It begins with a shock – a shock into fuzzy consciousness as I feel a tapping at my leg. Something’s stirring, something’s moving, something’s happening.

I roll to the side of the bed in a room still cluttered and unfamiliar after moving into it just two nights ago.

The door opens into a hallway leading clear to the front door, and there she stands waiting for me.

I know what must happen next. My dog needs to go out before I have a stinky surprise in the living room.

Such is my life now. At age 33, I’m a dog owner for the first time.

Now I’m walking more than I have in several years of suburban town life, one of several health benefits. And like bikers giving a sign to each other as they rumble past on their motorcycles, now I see other dog owners and they want to chat.

Guess I’m in the club now. There’s no turning back. I’ve picked up the poop.

As you probably can tell, I’m not the dog person in the family. My cuteness-obsessed wife loves dogs and wanted one, so here we are, and I’m on board. You know – happy wife, happy thing-that-rhymes-with-life. (Nothing rhymes with husband.)

So far I am enjoying the dog owner life, even if it now means that I can’t be out at all random hours, and who knows what I’ll do come vacation time.

But perhaps I can look to pop culture for my dog inspiration?

Even Batman and Superman have had dogs. If it’s good enough for the World’s Finest, it could be good enough for me.

I was more partial to Ace the Bat-Hound, a character from the defanged Batman Family of comics’ silver age. Mostly because it seemed too bizarre.

Superman had Krypto the Superdog. A dog from Krypton that has all of his powers? That’s hilarious and sort-of makes sense. But why the hell would Batman have a dog that joins him in crime fighting?

How much time did it take for Alfred to put the cowl on the dog? If having a boy partner wasn’t enough to give away Batman’s secret identity, surely Bruce Wayne going about town with his young ward and a big-ass German shepherd would have been enough.

Maybe I came up in the wrong time to truly appreciate Ace.

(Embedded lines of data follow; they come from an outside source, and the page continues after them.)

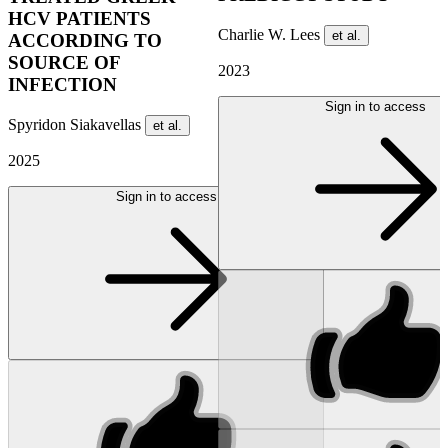
HCV PATIENTS
Charlie W. Lees
et al.
ACCORDING TO
SOURCE OF
2023
INFECTION
Sign in to access
Spyridon Siakavellas
et al.
2025
Sign in to access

In the 1950s and ’60s, the hero dog legacy of Rin Tin Tin and Ace the Wonder Dog was alive and well. Now we have the Internet-fueled focus on cuteness as a virtue more than ferocity, bravery and athleticism; man’s best toy more than man’s best friend.

I can understand the dog as an object of pathos. Even though I didn’t have a dog as a child, I saw Old Yeller and felt sad for the brave, good dog sick with rabies, watching a child come to grips with the death of a loved one. Sometimes, life is cruel that way, and it can’t be helped.

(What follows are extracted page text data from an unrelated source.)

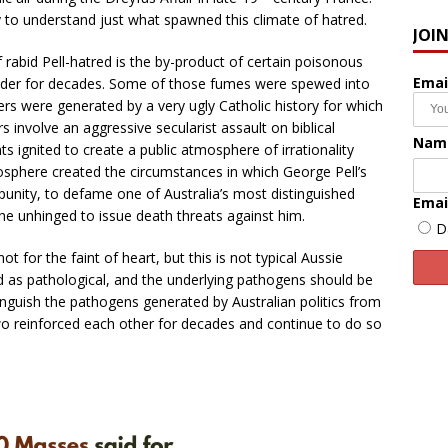
ry to understand just what spawned this climate of hatred.
JOI
f rabid Pell-hatred is the by-product of certain poisonous
Emai
Under for decades. Some of those fumes were spewed into
ers were generated by a very ugly Catholic history for which
 involve an aggressive secularist assault on biblical
Nam
s ignited to create a public atmosphere of irrationality
here created the circumstances in which George Pell’s
mpunity, to defame one of Australia’s most distinguished
Emai
the unhinged to issue death threats against him.
D
ot for the faint of heart, but this is not typical Aussie
ed as pathological, and the underlying pathogens should be
istinguish the pathogens generated by Australian politics from
wo reinforced each other for decades and continue to do so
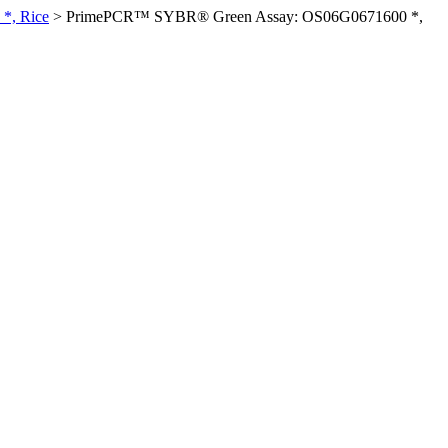
*, Rice
>
PrimePCR™ SYBR® Green Assay: OS06G0671600 *,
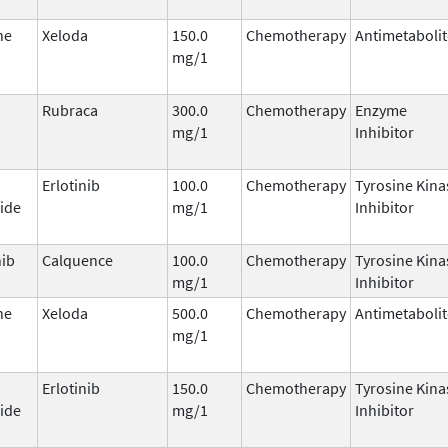
ne
Xeloda
150.0
Chemotherapy
Antimetabolit
mg/1
Rubraca
300.0
Chemotherapy
Enzyme
mg/1
Inhibitor
Erlotinib
100.0
Chemotherapy
Tyrosine Kina
ide
mg/1
Inhibitor
nib
Calquence
100.0
Chemotherapy
Tyrosine Kina
mg/1
Inhibitor
ne
Xeloda
500.0
Chemotherapy
Antimetabolit
mg/1
Erlotinib
150.0
Chemotherapy
Tyrosine Kina
ide
mg/1
Inhibitor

Or to think of Bart Simpson, in the Simpsons episode “Bart’s Dog Gets An F,” near tears at the thought of giving Santa’s Little Helper away if the dog doesn’t pass obedience school. Bart pleads with the dog to understand him. And suddenly, the jumble of human speech turns clear as day when Bart says “blah-blah-blah LAY DOWN.”

Good boy.

Pathos and heart-rending tragedy through a dog in pop culture is fine by me. Sentimental cheese, however, really grinds my gears. You don’t get a pass because you used a pup.

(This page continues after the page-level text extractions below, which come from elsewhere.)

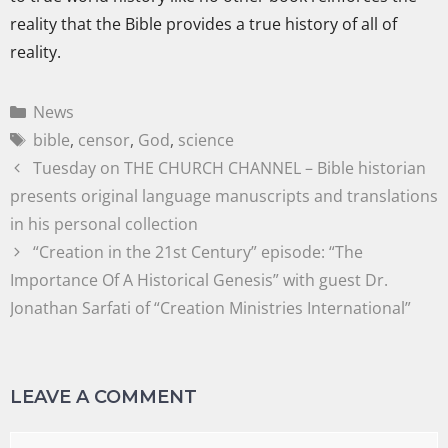
reality that the Bible provides a true history of all of
reality.
News
bible
,
censor
,
God
,
science
Tuesday on THE CHURCH CHANNEL – Bible historian
presents original language manuscripts and translations
in his personal collection
“Creation in the 21st Century” episode: “The
Importance Of A Historical Genesis” with guest Dr.
Jonathan Sarfati of “Creation Ministries International”
LEAVE A COMMENT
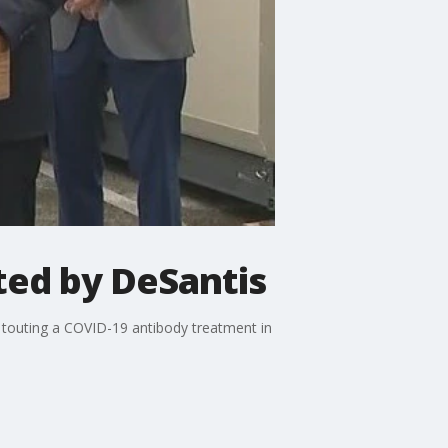
ted by DeSantis
 touting a COVID-19 antibody treatment in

Yes, I love the overall cheese of alien disaster flick Independence Day, but I groaned every time the dog outruns a wall of fire. Dozens killed in the fire, millions turned to ash in the blast, and yet we’re supposed to cheer for the one dog that survived through 1996 CGI and lack of knowing thermodynamics.

Ain’t enough Mighty Dog in the world to out-run and out-jump a wall of fire.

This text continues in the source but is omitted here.